There are probably easier (or harder) ways to do this, but my back was up against a wall yesterday after a very important virtual machine was in a very bad state yesterday, after a series of hardware issues with the host, and basically one of those perfect storms of bad backup and bad host and bad VM happened.
Apparently, backups for this machine had been failing in a deceptive manner that didn’t clue us in that they were failing, and the host (VMware ESXi 5.0) was building new snapshots of the drive over and over again when Veeam tried to take a backup.
Worse, every time you tried to do a VMware level operation with the machine, it was complaining about the disks with something like “Error caused by file /vmfs/volumes/########-########-####-############/VM-Name/VM-Name-0000001.vmdk” and failing out. Little extra could be gleaned from SSHing into the host and checking dmesg, but it was plain the disk was being weird in a software way, not a hardware way. Luckily, the virtual machine itself could read the whole disk just fine, and it still ran just fine. So I was stuck with flaky hardware and no way to move the VM off of it.
But I was able to recover the VM by throwing this Hail Mary pass. Fair warning, this will probably take a lot of downtime. But it’s better than losing that very important VM altogether.
I’m sure there are better or worse tools to use than the Ubuntu 12.04 server iso that I had handy, but this worked just fine for my purposes.

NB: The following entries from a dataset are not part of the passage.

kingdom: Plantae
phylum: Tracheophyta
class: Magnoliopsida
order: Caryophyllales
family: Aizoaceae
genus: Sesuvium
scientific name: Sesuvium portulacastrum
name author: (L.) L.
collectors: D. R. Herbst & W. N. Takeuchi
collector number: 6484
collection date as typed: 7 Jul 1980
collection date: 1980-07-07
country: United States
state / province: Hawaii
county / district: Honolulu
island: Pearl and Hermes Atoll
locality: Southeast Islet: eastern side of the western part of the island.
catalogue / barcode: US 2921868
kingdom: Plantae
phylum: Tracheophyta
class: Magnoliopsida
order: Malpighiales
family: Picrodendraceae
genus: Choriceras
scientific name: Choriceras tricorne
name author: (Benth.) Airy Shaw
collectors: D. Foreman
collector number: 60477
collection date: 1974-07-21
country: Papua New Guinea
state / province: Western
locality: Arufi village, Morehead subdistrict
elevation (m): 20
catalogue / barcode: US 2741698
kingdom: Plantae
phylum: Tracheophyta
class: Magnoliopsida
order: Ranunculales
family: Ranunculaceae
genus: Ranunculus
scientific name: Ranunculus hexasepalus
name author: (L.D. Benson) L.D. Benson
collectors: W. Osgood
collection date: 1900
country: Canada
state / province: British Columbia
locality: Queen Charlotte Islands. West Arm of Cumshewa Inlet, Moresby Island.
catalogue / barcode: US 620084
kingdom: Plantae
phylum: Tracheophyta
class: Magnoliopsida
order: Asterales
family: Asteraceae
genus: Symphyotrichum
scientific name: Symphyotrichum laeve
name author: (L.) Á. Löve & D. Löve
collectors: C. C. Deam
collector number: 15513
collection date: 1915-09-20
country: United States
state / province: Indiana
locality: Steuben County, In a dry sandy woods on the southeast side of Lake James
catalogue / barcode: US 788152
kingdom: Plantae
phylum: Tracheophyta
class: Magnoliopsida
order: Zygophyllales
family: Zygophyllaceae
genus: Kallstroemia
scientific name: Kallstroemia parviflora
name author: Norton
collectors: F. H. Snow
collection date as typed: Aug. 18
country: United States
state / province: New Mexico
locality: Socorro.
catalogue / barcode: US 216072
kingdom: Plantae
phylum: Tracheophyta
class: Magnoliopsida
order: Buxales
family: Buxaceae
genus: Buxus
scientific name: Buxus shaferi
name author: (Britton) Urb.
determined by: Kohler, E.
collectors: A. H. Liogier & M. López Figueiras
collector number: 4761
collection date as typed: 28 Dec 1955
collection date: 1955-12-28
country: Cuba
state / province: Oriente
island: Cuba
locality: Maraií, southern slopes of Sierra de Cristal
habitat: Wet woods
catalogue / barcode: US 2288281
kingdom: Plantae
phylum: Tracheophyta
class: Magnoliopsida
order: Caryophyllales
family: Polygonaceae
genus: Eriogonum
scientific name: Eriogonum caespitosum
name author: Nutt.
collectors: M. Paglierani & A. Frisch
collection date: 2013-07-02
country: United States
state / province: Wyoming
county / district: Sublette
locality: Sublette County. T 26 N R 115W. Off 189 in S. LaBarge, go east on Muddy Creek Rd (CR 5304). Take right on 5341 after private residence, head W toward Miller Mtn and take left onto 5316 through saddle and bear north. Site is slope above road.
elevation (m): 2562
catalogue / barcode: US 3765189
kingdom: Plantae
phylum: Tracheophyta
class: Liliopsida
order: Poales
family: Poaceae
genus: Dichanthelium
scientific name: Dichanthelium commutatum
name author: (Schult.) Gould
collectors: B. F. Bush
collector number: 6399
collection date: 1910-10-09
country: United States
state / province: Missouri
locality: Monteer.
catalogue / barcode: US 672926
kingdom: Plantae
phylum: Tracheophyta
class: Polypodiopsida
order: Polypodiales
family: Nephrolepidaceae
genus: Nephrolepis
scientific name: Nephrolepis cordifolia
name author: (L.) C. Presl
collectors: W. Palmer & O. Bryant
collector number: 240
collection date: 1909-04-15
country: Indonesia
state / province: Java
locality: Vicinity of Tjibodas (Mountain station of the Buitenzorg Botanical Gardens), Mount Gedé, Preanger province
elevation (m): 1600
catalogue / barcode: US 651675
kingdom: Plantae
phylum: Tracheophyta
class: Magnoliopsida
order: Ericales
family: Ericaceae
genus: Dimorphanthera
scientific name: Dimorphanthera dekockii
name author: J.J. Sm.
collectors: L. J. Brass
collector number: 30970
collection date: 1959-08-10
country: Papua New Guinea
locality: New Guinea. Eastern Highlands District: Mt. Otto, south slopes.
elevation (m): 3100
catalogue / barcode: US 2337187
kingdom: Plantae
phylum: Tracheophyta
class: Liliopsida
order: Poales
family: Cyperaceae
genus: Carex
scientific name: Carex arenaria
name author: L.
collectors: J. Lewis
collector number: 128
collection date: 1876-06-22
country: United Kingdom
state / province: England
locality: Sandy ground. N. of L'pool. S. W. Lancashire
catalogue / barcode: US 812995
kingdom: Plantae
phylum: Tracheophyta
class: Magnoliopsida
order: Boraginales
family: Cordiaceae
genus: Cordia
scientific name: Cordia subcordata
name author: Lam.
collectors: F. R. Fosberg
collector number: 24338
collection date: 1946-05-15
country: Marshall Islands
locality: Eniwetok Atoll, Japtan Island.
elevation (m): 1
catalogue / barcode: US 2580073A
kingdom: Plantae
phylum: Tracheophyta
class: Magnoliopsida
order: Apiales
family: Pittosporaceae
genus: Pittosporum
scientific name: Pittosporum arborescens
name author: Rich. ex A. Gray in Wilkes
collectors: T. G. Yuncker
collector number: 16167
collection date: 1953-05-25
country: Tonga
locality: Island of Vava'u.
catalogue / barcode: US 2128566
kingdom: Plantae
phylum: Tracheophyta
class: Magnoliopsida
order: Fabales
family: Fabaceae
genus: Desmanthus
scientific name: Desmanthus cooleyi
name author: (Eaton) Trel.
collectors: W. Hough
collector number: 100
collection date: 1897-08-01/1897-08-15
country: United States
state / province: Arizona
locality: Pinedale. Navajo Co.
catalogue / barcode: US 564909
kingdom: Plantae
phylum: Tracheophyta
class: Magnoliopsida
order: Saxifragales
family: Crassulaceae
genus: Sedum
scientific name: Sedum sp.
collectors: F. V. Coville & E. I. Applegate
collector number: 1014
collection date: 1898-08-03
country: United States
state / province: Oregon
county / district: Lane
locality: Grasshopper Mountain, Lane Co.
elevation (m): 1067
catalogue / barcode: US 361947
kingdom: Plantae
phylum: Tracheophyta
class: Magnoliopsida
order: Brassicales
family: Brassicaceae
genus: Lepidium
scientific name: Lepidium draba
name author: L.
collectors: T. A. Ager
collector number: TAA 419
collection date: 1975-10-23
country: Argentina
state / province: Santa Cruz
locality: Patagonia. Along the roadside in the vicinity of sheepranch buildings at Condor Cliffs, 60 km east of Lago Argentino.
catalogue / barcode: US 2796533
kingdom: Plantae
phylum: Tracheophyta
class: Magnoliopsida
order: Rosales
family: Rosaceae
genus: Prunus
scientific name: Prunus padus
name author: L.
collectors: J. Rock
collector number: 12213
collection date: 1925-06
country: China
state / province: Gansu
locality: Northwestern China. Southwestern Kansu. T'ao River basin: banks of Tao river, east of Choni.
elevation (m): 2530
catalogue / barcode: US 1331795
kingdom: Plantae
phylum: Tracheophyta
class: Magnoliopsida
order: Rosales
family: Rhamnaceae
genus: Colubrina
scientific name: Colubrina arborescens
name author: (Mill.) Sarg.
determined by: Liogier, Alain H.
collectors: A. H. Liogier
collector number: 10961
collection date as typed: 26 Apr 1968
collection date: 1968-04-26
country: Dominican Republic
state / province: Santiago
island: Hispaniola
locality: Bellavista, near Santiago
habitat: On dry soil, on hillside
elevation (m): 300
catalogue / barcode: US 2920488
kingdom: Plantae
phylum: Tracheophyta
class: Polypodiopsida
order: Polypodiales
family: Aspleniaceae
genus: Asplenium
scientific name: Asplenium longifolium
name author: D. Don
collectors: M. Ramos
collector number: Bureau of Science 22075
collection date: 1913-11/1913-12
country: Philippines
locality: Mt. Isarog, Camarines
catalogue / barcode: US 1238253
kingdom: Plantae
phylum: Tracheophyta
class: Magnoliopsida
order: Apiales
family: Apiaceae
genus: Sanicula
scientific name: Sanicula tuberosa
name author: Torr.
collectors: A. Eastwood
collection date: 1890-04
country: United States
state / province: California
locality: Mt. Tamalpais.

Feel free to suggest others — I know HJ Hornbeck is more partial to ddrescue than vanilla dd, but I don’t need any of those bells and whistles myself.
– Add identically sized drive(s) to VM
– Set to boot from BIOS on next boot
– Set CD to Client mode (or, if you have patience, upload ISO of CD for ubuntu 12.04 server to the datastore)
– Using console, mount ISO
– Set boot sequence to boot from CD first
– Save bios and boot from CD
– Pick recovery mode
– Enter your way through to where it wants to mount a root filesystem
– Pick “launch shell in installer environment”
– dmesg | grep sd — should show you your identical drives, one with partition, one without.
– dd if=/dev/sda of=/dev/sdb bs=4k conv=sync,noerror &
– Ampersand puts that task in the background so you can do this — to see progress, find the PID of the process you just launched via ps, then:
– kill -SIGUSR1 ####
– Number of records * 4096 = number of bytes it’s done so far. This is the closest to actual progress report I have been able to get.
– When it’s done, it’ll spit out the number of records again without you having entered a usr1 signal.
– Shut down the machine
– Take note of the SCSI connection, then remove the old drive (don’t delete it in case you need to recover or this didn’t work)
– Change the new drive’s SCSI port to what the old drive’s was
– Set to boot from BIOS again
– Change boot order back to usual
– Try booting the machine — it should work now
– Try migration, backing up, etc. — it should work now
I’m mostly adding this to the blog because, well, it’s all based on public knowledge, so why write out this procedure and only keep it at work?